• Passage to read:
• • •
The first thing I noticed when we stepped outside at the Austin airport was the smell of freshly cut grass. That may have been the most promising moment of SXSW Interactive.

SXSW’s website describes the Interactive portion of the festival as:

An incubator of cutting-edge technologies and digital creativity, the 2014 event features five days of compelling presentations and panels from the brightest minds in emerging technology, scores of exciting networking events hosted by industry leaders and an unbeatable lineup of special programs showcasing the best new websites, video games and startup ideas the community has to offer. From hands-on training to big-picture analysis of the future, SXSW Interactive has become the place to preview the technology of tomorrow today.

There wasn’t a ton of “the technology of tomorrow” this year. Many of the festival sessions covered the technology of last year.

In truth, this year’s event felt more like a World’s Fair of Brands. As someone from a creative agency, it was cool to see the big budget experiential displays that brands built. The pragmatic part of me wondered what KPIs those brands internally set for an event that was marketing to, well, a crowd of marketers.
• • •
• Listing:
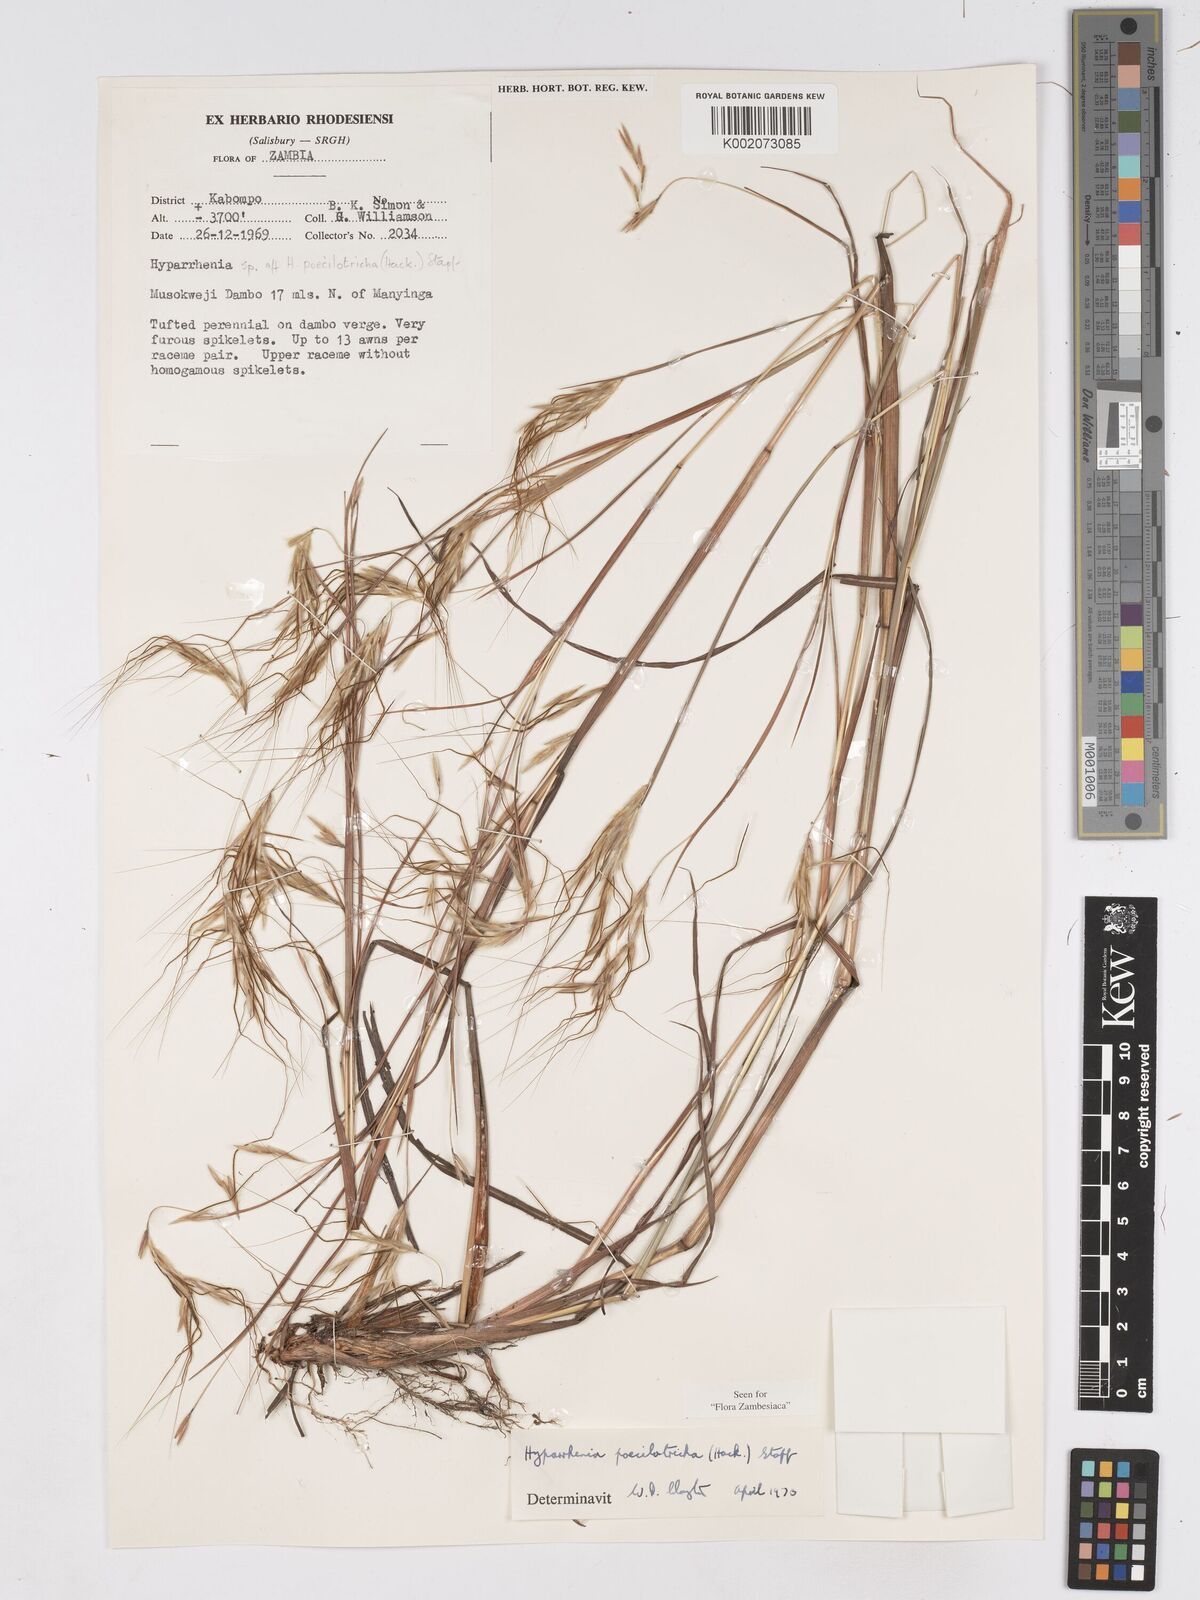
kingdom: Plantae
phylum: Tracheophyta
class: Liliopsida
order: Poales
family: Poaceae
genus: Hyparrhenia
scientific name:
• • •
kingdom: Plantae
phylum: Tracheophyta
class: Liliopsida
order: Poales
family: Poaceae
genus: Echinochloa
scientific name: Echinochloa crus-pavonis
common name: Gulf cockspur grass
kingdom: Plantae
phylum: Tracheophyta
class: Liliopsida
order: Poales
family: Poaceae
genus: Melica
• • •
• Task instructions:
(a) Decide whether each statement agrees with the SXSW Interactive passage. Answer yes or no for each, and quote the words of the passage that decide it.
(i) The first thing the writer noticed outside the Austin airport was the smell of freshly cut grass.
(ii) The festival website says the 2014 event features seven days of presentations and panels.
(iii) According to the writer, many festival sessions covered the technology of last year.
(b) Carry the SXSW Interactive passage forward from its final sentence with the next part of the text.

• Answers in order:
(a)
(i) Yes: "The first thing I noticed when we stepped outside at the Austin airport was the smell of freshly cut grass."
(ii) No: "the 2014 event features five days of compelling presentations and panels"
(iii) Yes: "Many of the festival sessions covered the technology of last year."

(b)
Secret - SXSW

It seemed to be the consensus among attendees that there wasn’t a breakout startup star of the festival. That said, there were some inspired moments. Here are my top three:

TechCrunch’s Josh Constine interviewing Secret co-founder David Byttow.
If you missed this session, I’m truly sorry. Secret is one of several new anonymous apps that are rising in social. The SF tech community in particular has flocked to this 40+-day old app, making the secrets that appear there somewhat of a Silicon Valley parlor guessing game. But hearing Byttow speak to the human insights behind the app—the notion that at the end of the day we all want to be understood and by removing our identity we can more easily convey emotions—that is a beautiful basic human insight upon which to build a platform.

New York Times best seller Jonah Berger talking about what drives word-of-mouth.
Funny thing about this, I’d been trying to connect with Jonah in Philadelphia for a few months. He’s a Professor at Wharton, but has been in residence at Duke this semester. I had to travel to Austin to finally catch up with him. It was worth it. Jonah has identified a science behind why people share, something he calls six STEPPS, an acronym for Social currency, Triggers, Emotion, Public, Practical value, and Stories. Read his book.

Equipping and inspiring the next generation with Dean Kamen.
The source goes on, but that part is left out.